Secondly, the rapid changes in the AI market bring uncertainty. For example, DeepSeek AI launched its own large model for only $6 million, and despite being accused of technology theft by OpenAI, the rise of such emerging competitors may still challenge Oracle’s market growth expectations.
Finally, although Oracle’s multi-cloud strategy has reduced market dependence to some extent, it still needs the support of competitors such as AWS and Azure. If these cloud giants adjust their strategies and limit Oracle’s integration capabilities, it may affect its future growth. However, considering the openness of the Cloud Service market, the probability of this happening in the short term is low.
Overall, Oracle is gradually establishing its competitive position in the Cloud Service market. Despite its current market share of only 3%, the company has significant market expansion potential with strong growth momentum, good financial management, multi-cloud compatibility, and leading advantages in AI infrastructure.

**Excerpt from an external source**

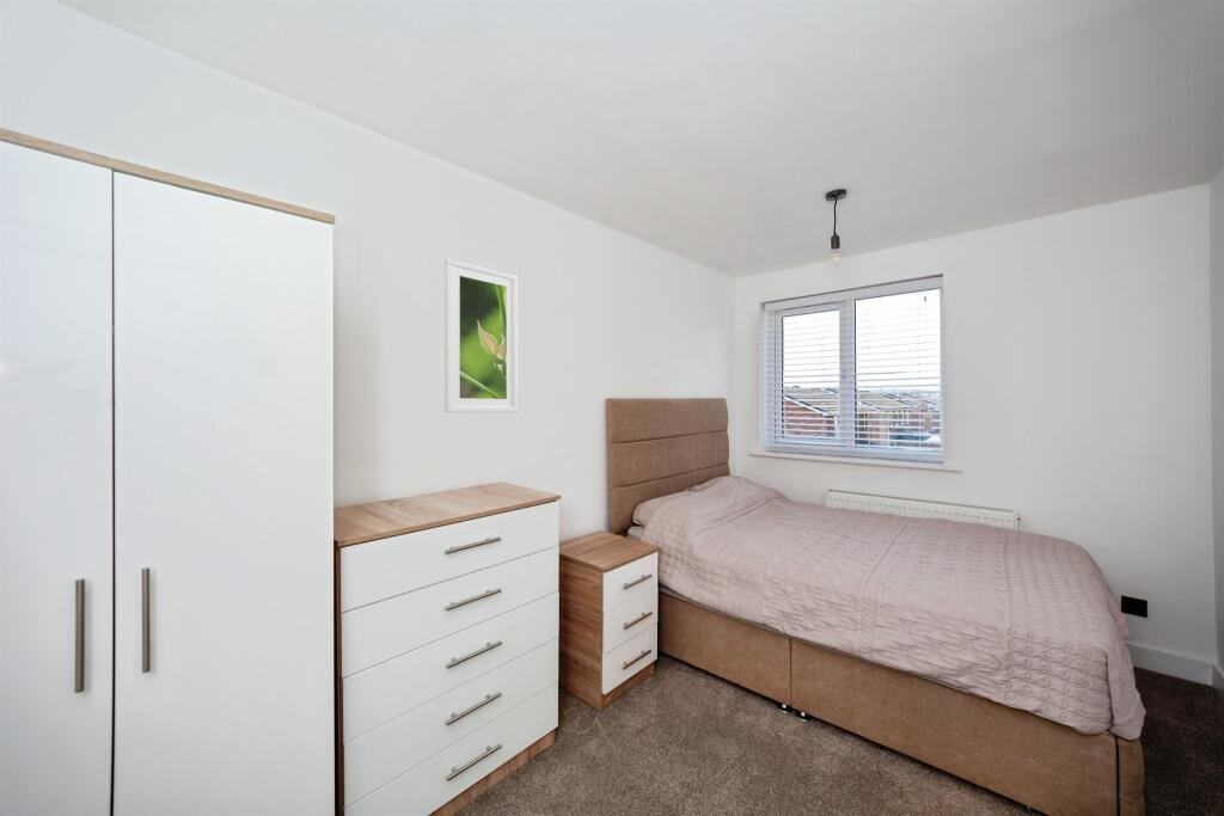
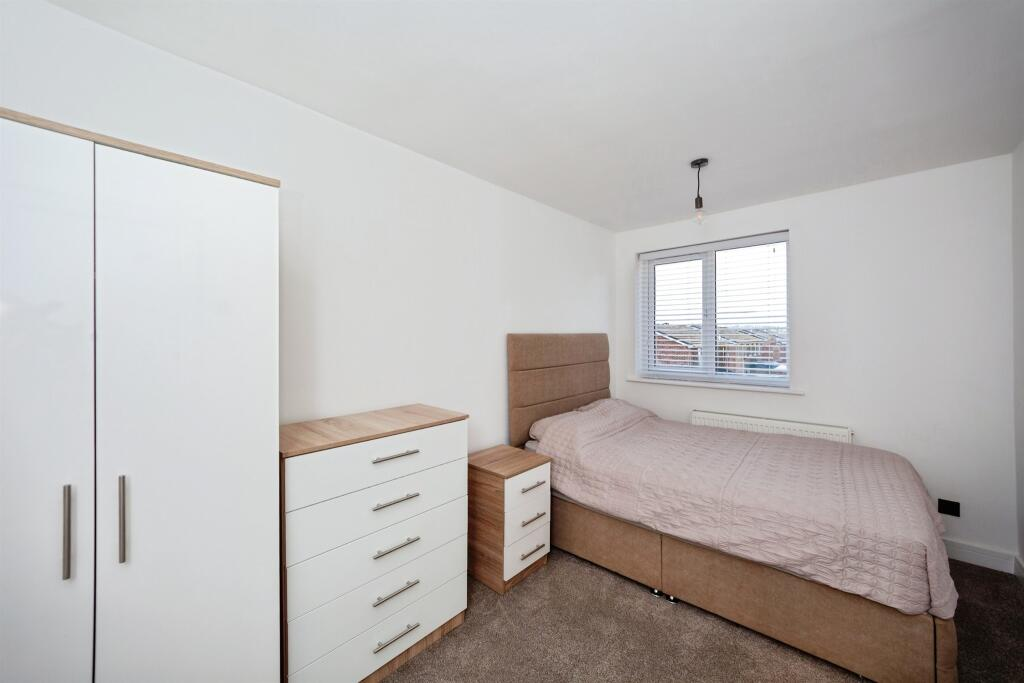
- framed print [443,257,519,413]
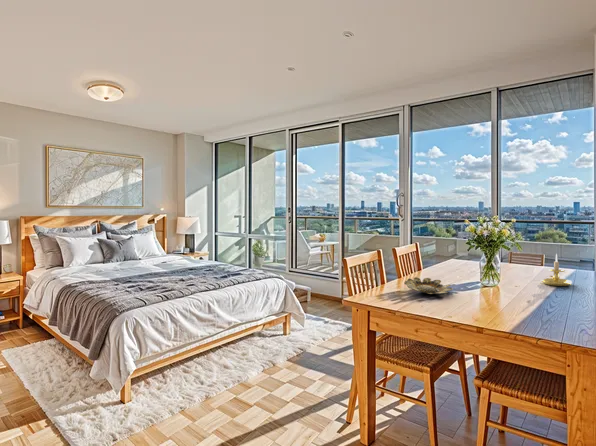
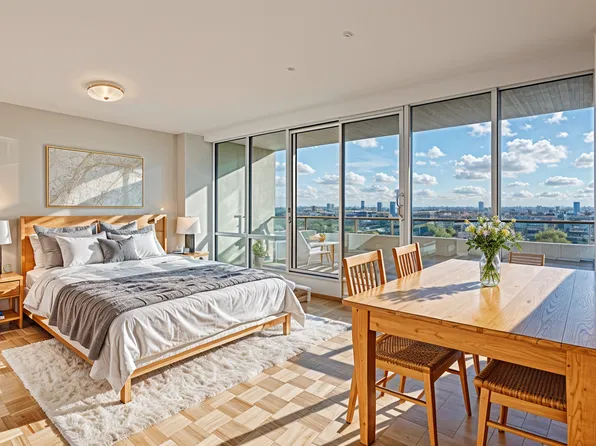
- bowl [403,276,454,295]
- candle holder [540,253,573,287]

It is expected that in the next few years, with the continuous growth of AI computing demand and the deepening of cooperation between Oracle and enterprises such as Meta and OpenAI, the company is expected to occupy a larger share of the Cloud Service market. If it can steadily increase its market share, the future revenue growth space will be very considerable.
While investors are concerned about the growth potential of Oracle, they also need to pay attention to the impact of capital expenditures on free cash flow and the uncertainty of the AI market. However, overall, as a “dark horse” in the Cloud Service market, Oracle’s future performance is worth looking forward to.